Having the iPad in hand means he has something to focus on and then he can slowly start taking in his surroundings at his own pace. We get to a table and settled and we notice that slowly, he starts to look around and notices everything in this new environment. And he’ll look at the iPad less and less as the meal goes on and look around the restaurant and engage more and more.
Have an Exit Strategy
Most importantly, have realistic expectations. Have an emergency (meaning toddler tantrum) exit strategy. If a meltdown is ensuing, and you know that you probably aren’t going to be able to get things back on track, be prepared to grab the keys and roll out. Remain calm and execute your strategy.
Our plan if something like this happens is that my husband will give me the keys and I’ll grab the tantrum-ridden child and we go to the car. If we have food already, my husband will ask for boxes to take food to go. If we have ordered the food but it’s not served yet or if we haven’t even ordered, he’ll ask for it to be made into a to-go order.
It doesn’t have to be any bigger deal than that. It might be two or three minutes of embarrassment while you get your struggling toddler out the door. But don’t worry. Everyone has been there. No one is judging. No one cares! They are living their own lives. And if they are looking at you, they are likely congratulating you from afar for handling your business and carrying through with your parenting warning.
You Are Teaching An Important Lesson
Most importantly, acting immediately also teaches your child there are consequences to their actions. They will learn that they misbehaved and acted inappropriately for a restaurant, you then warned them, they continued their behavior, you warned them the second and last time, they didn’t heed the warning, and you as the parent quickly followed through with the given warning. Simple as that. They will learn quickly that Mom and Dad mean “if you do this, then THIS happens.” It’s an excellent learning opportunity.
So, when this happens to you (Not if. WHEN. Because at some point it WILL happen to you) be prepared and don’t get bent out of shape and let it bother you. Like I said, your fellow diners understand, and likely are applauding your efforts. No one’s meal is ruined and everyone still has plenty of fun at the restaurant. Your toddler just isn’t powerful enough to take down an entire restaurant of people in one sitting with a few minutes of tantrum. So, calm down and relax. It’s not the end of the world if you have to take a screaming child out to the car.

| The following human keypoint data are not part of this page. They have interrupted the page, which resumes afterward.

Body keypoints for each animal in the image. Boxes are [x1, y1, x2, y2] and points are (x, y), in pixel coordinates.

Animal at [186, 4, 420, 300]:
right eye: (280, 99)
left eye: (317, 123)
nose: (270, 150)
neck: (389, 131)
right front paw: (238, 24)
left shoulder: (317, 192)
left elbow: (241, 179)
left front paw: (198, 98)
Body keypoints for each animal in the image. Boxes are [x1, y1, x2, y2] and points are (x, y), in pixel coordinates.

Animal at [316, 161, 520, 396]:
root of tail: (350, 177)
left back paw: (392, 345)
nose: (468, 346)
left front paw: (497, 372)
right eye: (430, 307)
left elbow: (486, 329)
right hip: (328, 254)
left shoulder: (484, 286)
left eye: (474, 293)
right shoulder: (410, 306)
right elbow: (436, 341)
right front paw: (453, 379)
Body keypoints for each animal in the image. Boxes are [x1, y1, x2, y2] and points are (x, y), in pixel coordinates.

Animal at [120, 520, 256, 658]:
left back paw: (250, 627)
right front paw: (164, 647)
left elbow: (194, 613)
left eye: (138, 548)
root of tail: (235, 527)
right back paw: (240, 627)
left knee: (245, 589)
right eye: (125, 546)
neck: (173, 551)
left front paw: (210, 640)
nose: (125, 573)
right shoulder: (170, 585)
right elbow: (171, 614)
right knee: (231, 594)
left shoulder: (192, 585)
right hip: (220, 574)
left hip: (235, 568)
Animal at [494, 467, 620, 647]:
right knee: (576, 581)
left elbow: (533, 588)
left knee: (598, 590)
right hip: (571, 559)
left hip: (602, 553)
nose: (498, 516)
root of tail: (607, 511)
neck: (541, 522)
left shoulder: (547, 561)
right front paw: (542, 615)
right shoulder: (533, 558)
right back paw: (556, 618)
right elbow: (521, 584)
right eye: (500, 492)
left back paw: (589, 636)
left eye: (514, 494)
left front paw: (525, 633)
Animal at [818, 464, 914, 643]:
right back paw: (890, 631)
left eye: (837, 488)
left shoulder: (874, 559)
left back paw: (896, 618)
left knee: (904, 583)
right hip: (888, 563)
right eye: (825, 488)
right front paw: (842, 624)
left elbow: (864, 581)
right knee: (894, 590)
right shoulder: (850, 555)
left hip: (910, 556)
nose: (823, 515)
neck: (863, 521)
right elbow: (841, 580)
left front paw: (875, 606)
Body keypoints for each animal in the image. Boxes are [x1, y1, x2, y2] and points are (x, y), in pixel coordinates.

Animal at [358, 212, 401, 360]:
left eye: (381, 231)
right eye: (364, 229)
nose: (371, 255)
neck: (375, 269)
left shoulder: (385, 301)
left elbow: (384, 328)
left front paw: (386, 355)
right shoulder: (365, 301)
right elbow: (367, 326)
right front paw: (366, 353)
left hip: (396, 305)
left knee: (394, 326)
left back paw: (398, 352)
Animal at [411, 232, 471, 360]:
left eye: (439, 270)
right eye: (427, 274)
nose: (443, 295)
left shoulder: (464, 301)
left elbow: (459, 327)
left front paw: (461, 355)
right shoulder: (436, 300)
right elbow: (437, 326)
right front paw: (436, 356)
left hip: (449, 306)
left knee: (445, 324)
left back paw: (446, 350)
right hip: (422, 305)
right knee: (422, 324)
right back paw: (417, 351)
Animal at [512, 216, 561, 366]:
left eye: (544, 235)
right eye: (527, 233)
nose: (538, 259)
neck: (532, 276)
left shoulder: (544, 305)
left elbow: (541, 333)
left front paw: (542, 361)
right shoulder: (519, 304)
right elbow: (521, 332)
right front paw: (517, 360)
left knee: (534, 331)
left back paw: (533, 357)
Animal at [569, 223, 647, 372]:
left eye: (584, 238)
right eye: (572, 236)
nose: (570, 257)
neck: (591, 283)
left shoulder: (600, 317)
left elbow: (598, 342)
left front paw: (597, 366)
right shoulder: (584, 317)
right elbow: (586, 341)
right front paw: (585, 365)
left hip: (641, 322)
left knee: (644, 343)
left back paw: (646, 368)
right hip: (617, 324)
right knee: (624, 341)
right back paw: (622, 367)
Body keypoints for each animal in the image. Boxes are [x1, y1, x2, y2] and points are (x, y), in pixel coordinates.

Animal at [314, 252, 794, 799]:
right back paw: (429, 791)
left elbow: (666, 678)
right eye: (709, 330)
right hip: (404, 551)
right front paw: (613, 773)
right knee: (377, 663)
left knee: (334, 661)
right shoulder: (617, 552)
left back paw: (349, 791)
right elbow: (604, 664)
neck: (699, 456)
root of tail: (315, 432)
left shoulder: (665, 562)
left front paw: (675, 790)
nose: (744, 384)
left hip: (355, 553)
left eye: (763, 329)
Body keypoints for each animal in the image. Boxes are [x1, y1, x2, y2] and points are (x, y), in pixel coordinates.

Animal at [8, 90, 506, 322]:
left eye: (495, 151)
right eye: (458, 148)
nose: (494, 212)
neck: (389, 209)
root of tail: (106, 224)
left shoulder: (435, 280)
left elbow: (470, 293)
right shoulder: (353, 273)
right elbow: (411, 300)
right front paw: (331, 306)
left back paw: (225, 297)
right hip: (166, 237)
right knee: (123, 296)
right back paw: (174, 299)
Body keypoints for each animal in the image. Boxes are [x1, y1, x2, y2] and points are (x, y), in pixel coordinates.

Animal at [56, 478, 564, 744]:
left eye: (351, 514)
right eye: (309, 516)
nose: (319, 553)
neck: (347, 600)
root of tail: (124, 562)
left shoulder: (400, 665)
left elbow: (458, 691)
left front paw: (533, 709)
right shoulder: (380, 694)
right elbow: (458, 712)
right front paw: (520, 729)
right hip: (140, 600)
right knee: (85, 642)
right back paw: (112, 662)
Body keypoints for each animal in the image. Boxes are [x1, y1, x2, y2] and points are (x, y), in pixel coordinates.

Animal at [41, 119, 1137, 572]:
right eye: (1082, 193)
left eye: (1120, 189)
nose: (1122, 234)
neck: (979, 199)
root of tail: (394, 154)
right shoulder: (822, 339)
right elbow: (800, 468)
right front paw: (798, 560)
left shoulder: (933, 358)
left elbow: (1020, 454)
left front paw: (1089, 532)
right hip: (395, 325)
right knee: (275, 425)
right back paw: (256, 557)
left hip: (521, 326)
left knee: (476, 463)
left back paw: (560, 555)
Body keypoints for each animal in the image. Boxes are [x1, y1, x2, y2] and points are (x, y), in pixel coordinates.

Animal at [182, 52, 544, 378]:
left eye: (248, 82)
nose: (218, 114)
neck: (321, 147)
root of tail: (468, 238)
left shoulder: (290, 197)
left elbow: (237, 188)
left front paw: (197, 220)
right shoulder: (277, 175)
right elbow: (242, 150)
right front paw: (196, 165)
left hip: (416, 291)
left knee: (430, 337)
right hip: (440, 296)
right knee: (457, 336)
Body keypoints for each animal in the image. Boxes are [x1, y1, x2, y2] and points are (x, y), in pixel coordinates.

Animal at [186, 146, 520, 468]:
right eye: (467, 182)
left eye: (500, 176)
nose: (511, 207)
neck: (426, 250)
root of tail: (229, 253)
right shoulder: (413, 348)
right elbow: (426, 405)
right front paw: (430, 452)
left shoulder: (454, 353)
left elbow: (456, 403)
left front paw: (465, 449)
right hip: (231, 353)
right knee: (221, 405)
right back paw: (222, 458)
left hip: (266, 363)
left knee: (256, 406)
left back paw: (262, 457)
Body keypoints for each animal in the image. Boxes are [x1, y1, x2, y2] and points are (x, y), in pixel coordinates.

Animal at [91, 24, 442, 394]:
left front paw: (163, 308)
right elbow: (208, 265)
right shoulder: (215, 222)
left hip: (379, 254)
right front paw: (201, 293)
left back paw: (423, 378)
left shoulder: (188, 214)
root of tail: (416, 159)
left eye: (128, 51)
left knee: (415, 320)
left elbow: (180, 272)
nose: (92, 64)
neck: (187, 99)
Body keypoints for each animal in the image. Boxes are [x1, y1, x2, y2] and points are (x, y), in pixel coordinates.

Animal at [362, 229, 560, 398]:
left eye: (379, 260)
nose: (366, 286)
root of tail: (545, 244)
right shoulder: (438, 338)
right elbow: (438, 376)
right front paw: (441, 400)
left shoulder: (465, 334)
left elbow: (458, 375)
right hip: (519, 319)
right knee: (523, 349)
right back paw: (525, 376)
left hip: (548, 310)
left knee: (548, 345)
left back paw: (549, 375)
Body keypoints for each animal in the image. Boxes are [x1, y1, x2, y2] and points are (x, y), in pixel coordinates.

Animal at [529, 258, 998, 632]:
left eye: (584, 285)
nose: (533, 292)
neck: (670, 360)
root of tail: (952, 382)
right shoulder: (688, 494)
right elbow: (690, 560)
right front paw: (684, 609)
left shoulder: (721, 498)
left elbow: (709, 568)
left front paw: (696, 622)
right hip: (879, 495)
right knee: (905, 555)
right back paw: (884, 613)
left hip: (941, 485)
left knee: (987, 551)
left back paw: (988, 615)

To sum up, going out to eat with toddlers doesn’t have to be stressful or challenging. A few quick preparations ahead of time make it an easy and enjoyable time for everyone. And the more you do it, the better your child will get at going out to eat. If you never give them the chance, then they won’t be able to learn how to act in restaurants. So pick a suitable location, pack your provisions and then go out and enjoy an evening with your family and have a nice meal. And if it all goes to hell, order extra dessert to go and know that the sun will still rise tomorrow and the earth will continue to rotate. Just keep trying ideas and just keep shuffling.